A suggestion to is to look at other books that have a large cast or several main lead characters and see how the back or inside blurbs read.
It can give you great examples of how you might want to deal with the query letter. The blurbs give you a taste and thats what you want in the letter.
And seeing as many agents stipulate a 1 page query letter, the tighter the better! (It will also help you write a tighter synopsis to.
Lorna Landvik's Angry Housewives Eating Bon Bons comes to mind when I think of books with ensemble casts. Possibly reading the blurb on Amazon about her book might help those with a pitch problem as such.
The book I recently finished is a women's fiction about 4 friends. I start with what brought them together and give a plot point that runs through the book and is another connection. After that, I write a sentence on each character, mentioning their goal and conflict. I think it works.
I love this post! I have been struggling with this very thing for soooooo long now.

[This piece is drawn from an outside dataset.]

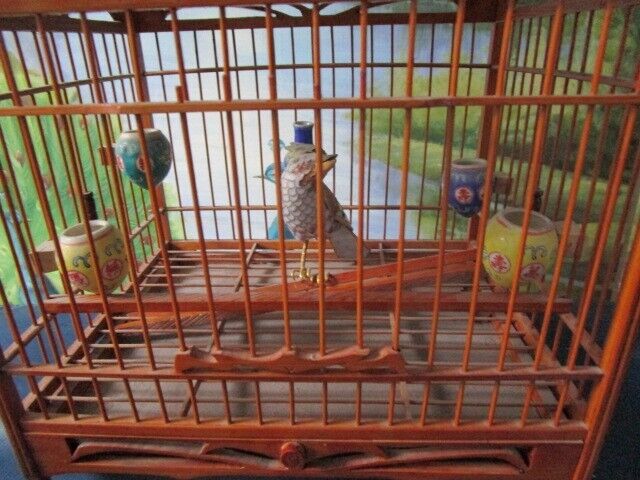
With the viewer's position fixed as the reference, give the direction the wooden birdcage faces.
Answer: facing the viewer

While my novel is a love story focused mostly on two people, they are part of a close group of friends (think St. Elmo's Fire, or The Big Chill, or Almost Famous), but the group is not secondary to the plot; they are a very big and important part of it. The first part of the novel shows the group together before a tragedy tears them apart, and the latter part of the novel shows the growth and change of each of them twenty-five years later. It's been so hard to write a hook that conveys that it's both a romantic love story and story of love between friends. I'm not really satisfied with the way I've done it so far, but the past few days I've been simmering a new idea on the back burner. We'll see ...

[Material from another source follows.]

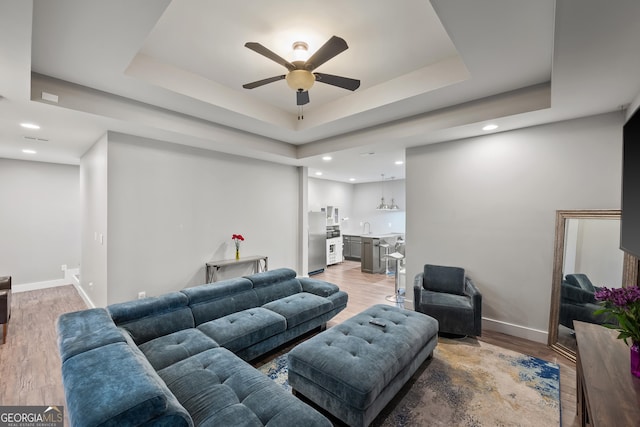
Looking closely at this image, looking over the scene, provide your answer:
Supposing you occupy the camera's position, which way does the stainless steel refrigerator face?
facing the viewer and to the right of the viewer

Anyway, the hook as it is now, reads:
Callie Monroe is alone in the world. More than anything, she wants a home of her own, and to feel she belongs somewhere. When the patrons of a neighborhood bar called Centerfolds take her in, she finds friendship and true love. But when a tragedy in her absence tears them apart, Callie ends up wandering through life alone again. Twenty-five years later, when she returns home to care for the mother who had forsaken her, Callie tries to piece together the tragedy that left her brokenhearted, and reunite the friends who were her true family. But the friends resist being found, and the stunning discovery Callie makes in the effort turns her life upside down, threatens her marriage, and promises to destroy her all over again.

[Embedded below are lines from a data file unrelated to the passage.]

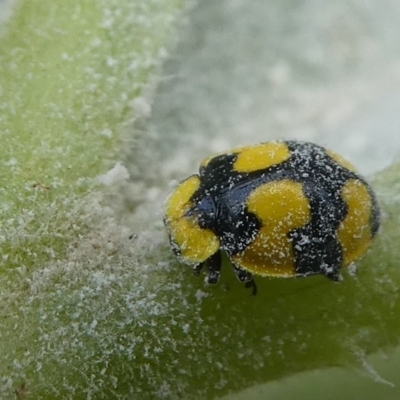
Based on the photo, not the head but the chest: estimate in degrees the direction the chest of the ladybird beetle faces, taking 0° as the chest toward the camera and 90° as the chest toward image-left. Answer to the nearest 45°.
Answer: approximately 90°
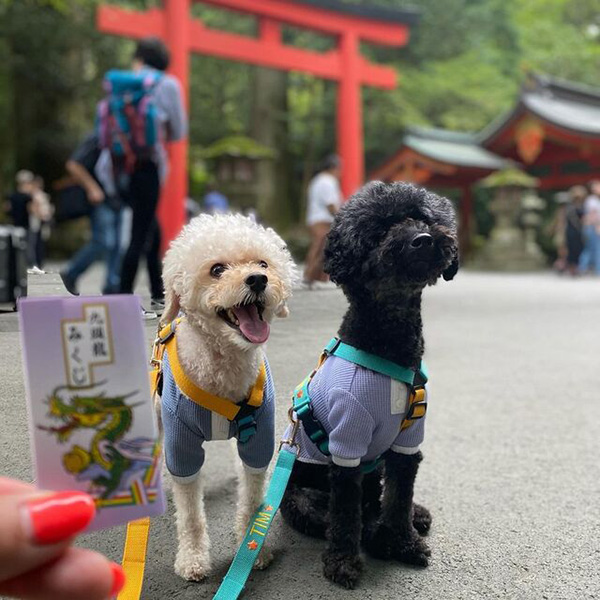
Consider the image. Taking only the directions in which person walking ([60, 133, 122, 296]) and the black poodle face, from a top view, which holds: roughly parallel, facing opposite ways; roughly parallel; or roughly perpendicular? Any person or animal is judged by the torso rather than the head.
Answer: roughly perpendicular

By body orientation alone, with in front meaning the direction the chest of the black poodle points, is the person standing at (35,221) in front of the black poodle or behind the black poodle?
behind

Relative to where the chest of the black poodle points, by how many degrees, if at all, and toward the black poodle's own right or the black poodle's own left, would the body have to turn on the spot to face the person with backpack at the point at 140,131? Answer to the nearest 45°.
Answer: approximately 180°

This is a tough one in my opinion. I've struggled with the notion as well, where I had two main characters that I switched back and forth between throughout the story, and even had a few chapters with a couple of the significant minor characters. These were all first person pov's too. Lol. Ok, in retrospect perhaps a mistake. I liked all of these characters and wanted them to have their voice heard, if even in a small role. A year and a half later, and numerous rejections later, I finally decided that I liked the story enough to rewrite the thing in third person, with only the two main pov's involved. When writing a query for it, I found that every time I attempted to detail more than one character, the query ended up being too long, so I turned more to focusing on the plot elements and just hinting at the major character issues that help drive the story. I wish I had a good answer for this one. I don't. It's hard, that's all there is to it. At one point, I actually trimmed the whole story down to one sentence:
Guilt-ridden vampire teams up with an emotionally damaged FBI agent and chases a serial killer into the afterlife to stop him.
This ignores so much of the interesting bits in my story that I think makes it appealing, but it captures the barest essence of the story, leaving enough ambiguous questions like what sort of killer can cross to the other side, and is there a relationship between this vampire and the agent, and so forth.
Anyway. Good luck for all of you who are trying to query with multiple chars.